When I was young and energetic and a life closer to what I hoped still seemed within grasp I had energy to spare. I still have hopes though. The life I will have is something I keep having to re-envision as some things I dreamt of move permanently out of range but as I play out the life I have I do so hoping that over times more dreams of autistics are realized. That a strength based model will replace a tragedy one and that one day there won’t be more mes not because autism has been eradicated but because autistics are supported and encouraged to have full and rich lives. Not just managed, or warehoused , or set beside the path of life. That one day continuous access to appropriate supports will be a battle won and no one ever has to sit with the choice of dying slowly or giving up their dreams. It seems a modest enough dream. Society seems to have a different opinion. Until I am no longer or that dream is realized I will try to express whatever I think needs expressing to move that forward and to serve the greater good. I don’t think that as a life choice that’s much different from any other ethical being. Because my life is very much at stake whether literally or as the kind of life worth having, I will be obstinate about any attempt to dictate the words I must use. Everyone can feel free to be just as obstinate in their own word choice. Words are power and part of the power rests in a choice. If 44 years of autistic life hasn’t earned me the right to switch things up a bit when describing my own reality well that’s a tyranny of ideology I won’t submit to. It’s possible to believe in an idea but reject the imposition of it.
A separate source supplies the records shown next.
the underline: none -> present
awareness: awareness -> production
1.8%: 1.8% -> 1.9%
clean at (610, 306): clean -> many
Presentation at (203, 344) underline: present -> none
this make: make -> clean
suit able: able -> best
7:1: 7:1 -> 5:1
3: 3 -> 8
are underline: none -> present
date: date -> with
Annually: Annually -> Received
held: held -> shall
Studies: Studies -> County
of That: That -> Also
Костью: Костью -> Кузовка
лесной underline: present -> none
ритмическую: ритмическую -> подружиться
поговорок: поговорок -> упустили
In theory I believe democracy is the right choice for some countries for example. I find the notion of imposing democracy to be somewhat counter to that very ideal just as I find the imposing of a single way to describe autism to be contrary to the whole point of describing it. To my younger, autistic brethren who can feel such offence reflexively by my description of myself well that’s a debate I was part of. That’s an ideology I live not by seeking out reasons to take offense based on small deviations from the semantic cultural norm but by trying to reach out. Because meaningful change to autistic reality can only happen in partnership with the neurotypical majority that is going to mean sometimes singing to the most reluctant melodies of change in terms they can accept. That is not like I said at the outset why my about is phrased as it is but sometimes it will be a deliberate choice for that very reason.
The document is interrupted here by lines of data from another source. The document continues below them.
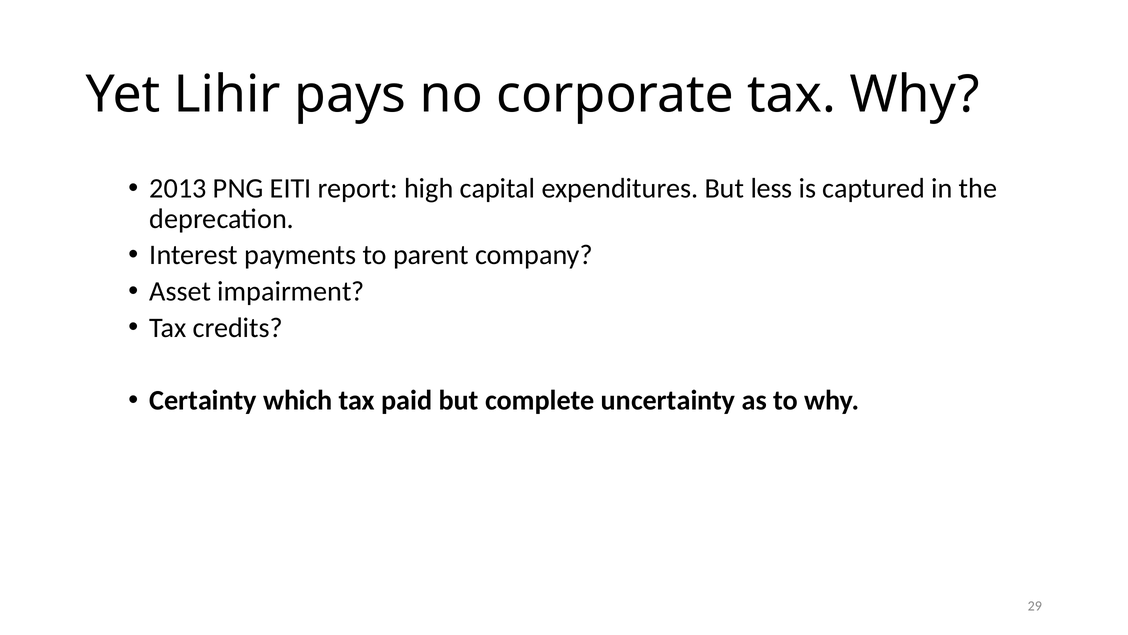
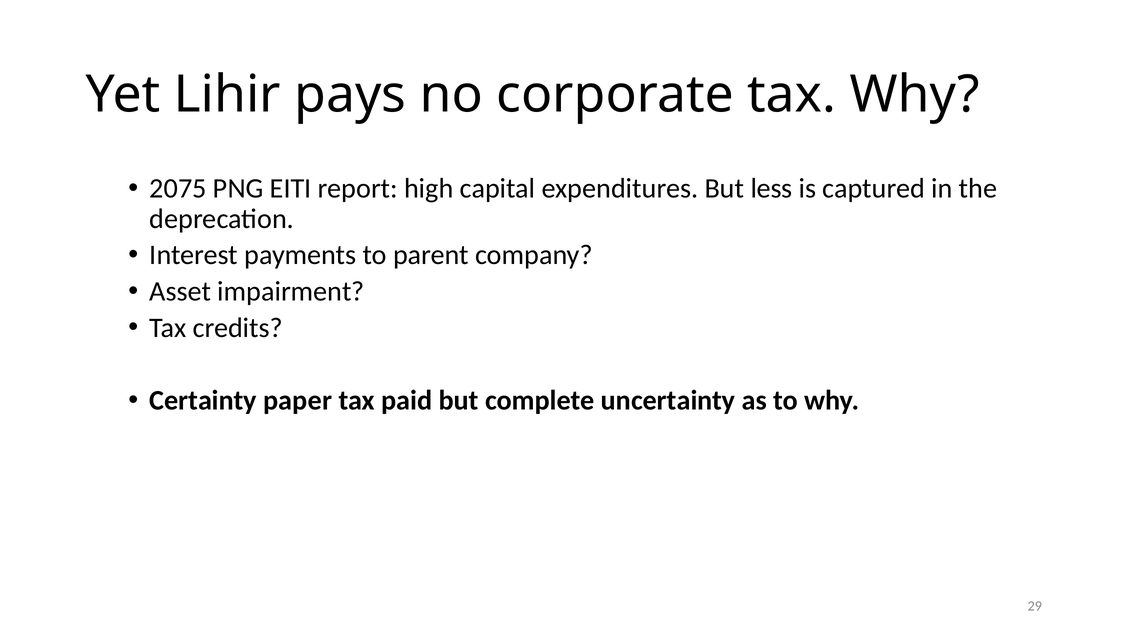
2013: 2013 -> 2075
which: which -> paper
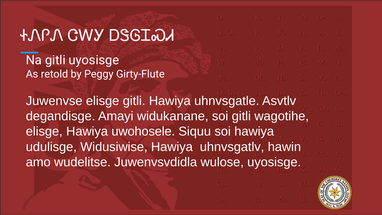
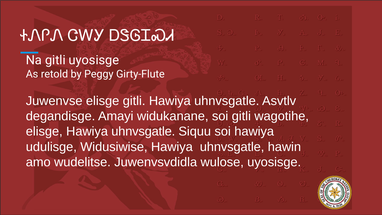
elisge Hawiya uwohosele: uwohosele -> uhnvsgatle
Widusiwise Hawiya uhnvsgatlv: uhnvsgatlv -> uhnvsgatle
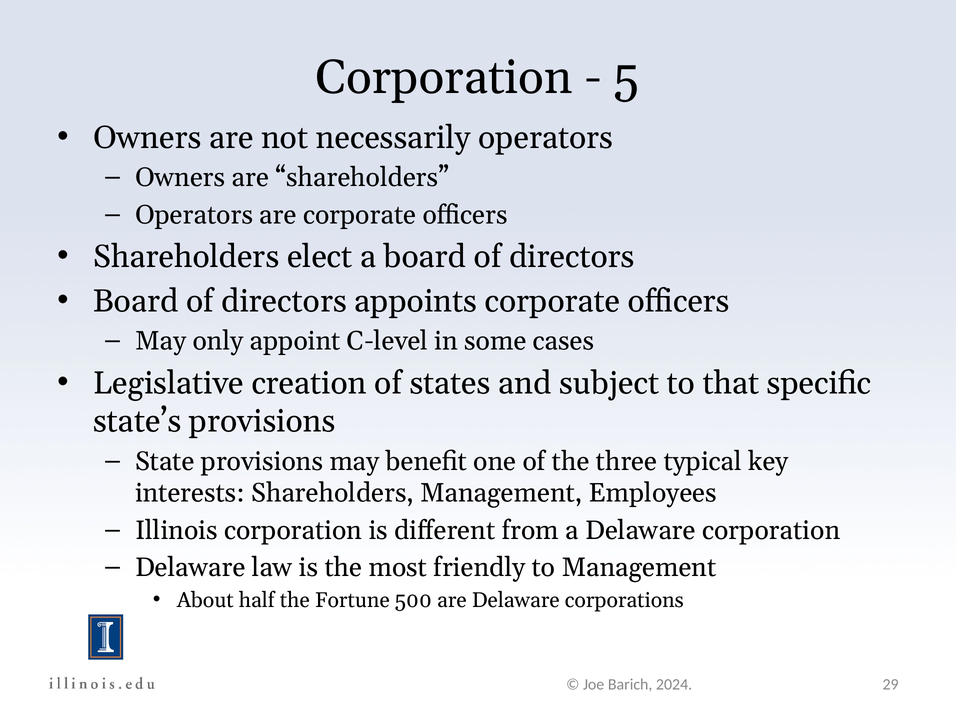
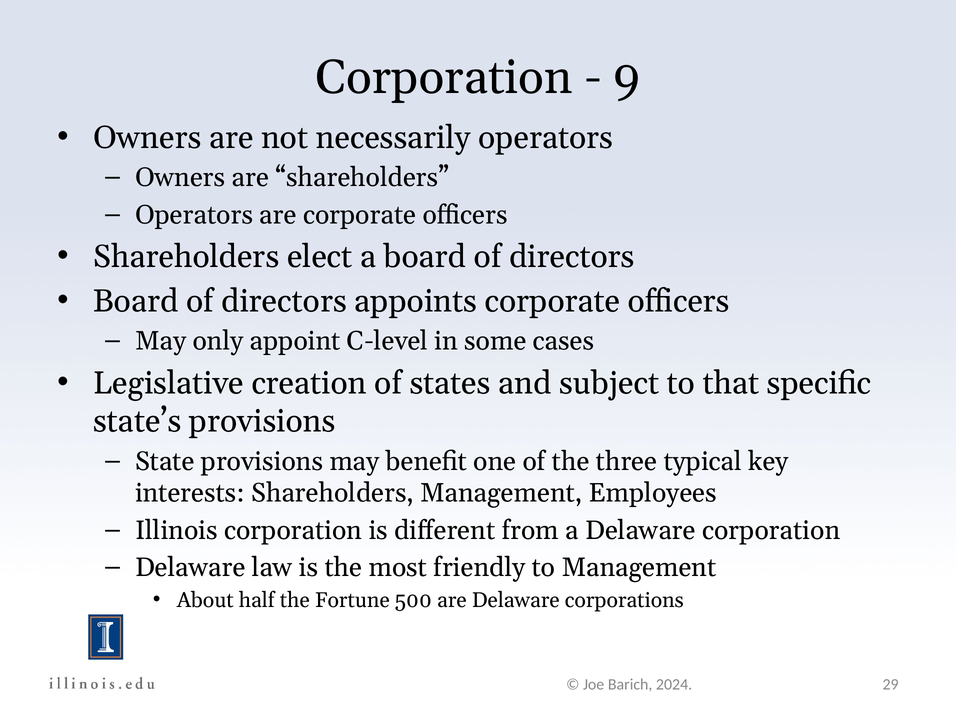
5: 5 -> 9
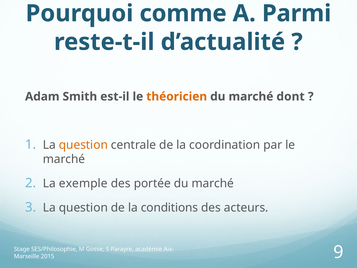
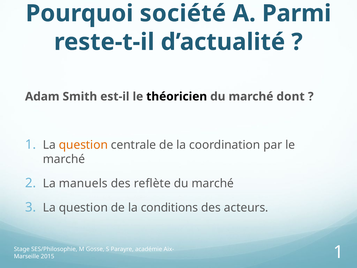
comme: comme -> société
théoricien colour: orange -> black
exemple: exemple -> manuels
portée: portée -> reflète
2015 9: 9 -> 1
Let’s not be so focussed on the need to manage the message that we too become a force of oppresion. The reason you hold a position can only be strengthened by challenges to it so if my errant ways in my “about” made someone more sure of why autistic is the preferred term then that’s good I think. Certainty that it is the preferred term though just expressed in the same uniform way and the same accusatory phrases as always in the absence of the kind of arguments that were needed to advance the cause do make me worry that there are those who will seek to have people toe a linguistic line without fully understanding why. I am not saying that was even the case with the person who objected here as it’s the second time this year I’ve been challenged from within the community over deviation from semnatic norms. Being autistic doesn’t make us Borg – although that would be cool in a twisted kind of way. There is room to challenge each other without undermining each other. To celebrate diversity by being diverse.

So one of these days I will get to the other things this whole experience brought up. The questions that spoke to me more. I didn’t want to tackle those things though only to be handed an infraction card for the way I write about those things.